A New Wave of Discrimination in Myanmar

Myanmar has a long-standing anti-Muslim narrative, especially against the Rohingyas. In the 1980’s the Myanmar government began to deny Rohingyas citizenship.  In 2012, the Ministry of Immigration and Population adopted the motto of “The earth will not swallow a race to extinction but another race will”. Buddhist nationalists distributed pamphlets and spread the idea that the Rohingya, an ethnically Muslim minority, should be forced out of Myanmar, a Buddhist country. Later that year, violence ensued as Buddhist nationalists began to attack the Rohingya with machetes and spears alongside police. On August 25, 2017, tensions escalated once again as military troops and Buddhist mobs began to torch Rohingya villages and attacked, raped, and killed over 6,700 Rohingyas. Myanmar denies that the attacks were genocidal and instead claims that they were “fighting Rohingya militants”. In January 2020, the United Nations’ court ordered that Myanmar take action in protecting the Rohingyas from further genocide. However, now during the worldwide pandemic, the Myanmar government is using Covid-19 as an excuse to further discriminate against the Rohingyas. 

The Rohingya are being dehumanized by many Myanmar politicians through their rhetoric especially leading up to the Myanmar Presidential Election in November. The Rohingya are serving as a scapegoat for the most recent wave of coronavirus with propaganda declaring that they brought the disease over from Bangladesh. One Myanmar lawmaker posted on Facebook demanding for the segregation of the Rohingya from the Buddhists. Kyaw Win , the director of Burma Human Rights Network said that his team has been seeing a rise in discrimination and hate speech against the Rohingya online by Buddhist nationalists. Shops are refusing to sell their merchandise to the Rohingya.

The Myanmar government also uses Covid-19 as an excuse to extort money from the Rohingyas. There are fines in Myanmar for not following Covid-19 procedures or protocol, such as not wearing a mask or not social distancing. The police overlook most violations of these rules by Buddhists and disproportionately punish the Rohingyas. Also, there are higher fines in areas with a higher population of Rohingyas.

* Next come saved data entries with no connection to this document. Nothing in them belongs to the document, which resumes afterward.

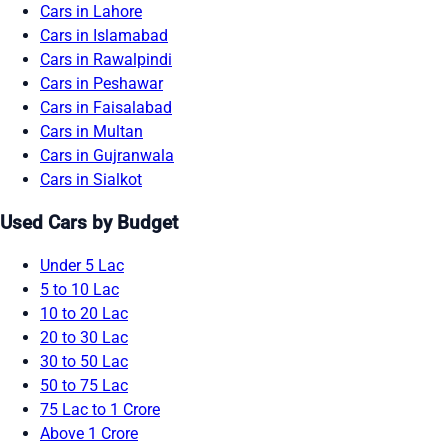
Cars in Lahore
Cars in Islamabad
Cars in Rawalpindi
Cars in Peshawar
Cars in Faisalabad
Cars in Multan
Cars in Gujranwala
Cars in Sialkot
Used Cars by Budget
Under 5 Lac
5 to 10 Lac
10 to 20 Lac
20 to 30 Lac
30 to 50 Lac
50 to 75 Lac
75 Lac to 1 Crore
Above 1 Crore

For example, in predominantly Buddhist areas the fine for not wearing a mask is only 1,000 Kyat or $0.75 USD. In predominantly Rohingya areas the fine for not wearing a mask is 10,000 Kyat, or $7.75 USD. Some Rohingyas have had to forego food for the week in order to buy a mask to try and avoid the large fines. However, there have been reports that the police will still take the money out of people’s pockets as a ‘fine’ regardless if they are or aren’t wearing a mask.

Over 700,000 Rohingyas were displaced due to the genocide in 2017 and over 130,000 of them were sent to displacement camps in Myanmar. These camps give the Rohingya little access to food, medical resources, education, and general humanitarian services. Additionally these camps are overcrowded and serve as a breeding ground for diseases such as Covid-19. Some reports say that if infected with Covid-19, the Rohingya will not be allowed to go to the hospital. They must instead stay at one of the detention camps to receive treatment. These camps don’t have the capacity to handle such medical cases if an outbreak were to arise. These camps don’t even have the resources for adequate testing to see if there even is a coronavirus outbreak. More Rohingyas have been sent to the camps during the pandemic after they were arrested for travelling within the country. On January 6, 2021, the Myanmar police arrested 99 Rohingya for travelling without documentation and they will be held there for six to twelve months. They don’t have documentation because, although they have lived in Myanmar for all of their life, Myanmar denies all ethnic Rohingya citizenship. Instead these ethnic Rohingyas are seen as illegal aliens. This violates the current international human rights law which guarantees the right to freedom of movement within the country and or leave the country. If Myanmar continues to discriminate against the Rohingya throughout the coronavirus pandemic, there could be a new wave of nationalist-motivated genocide; this time biological genocide.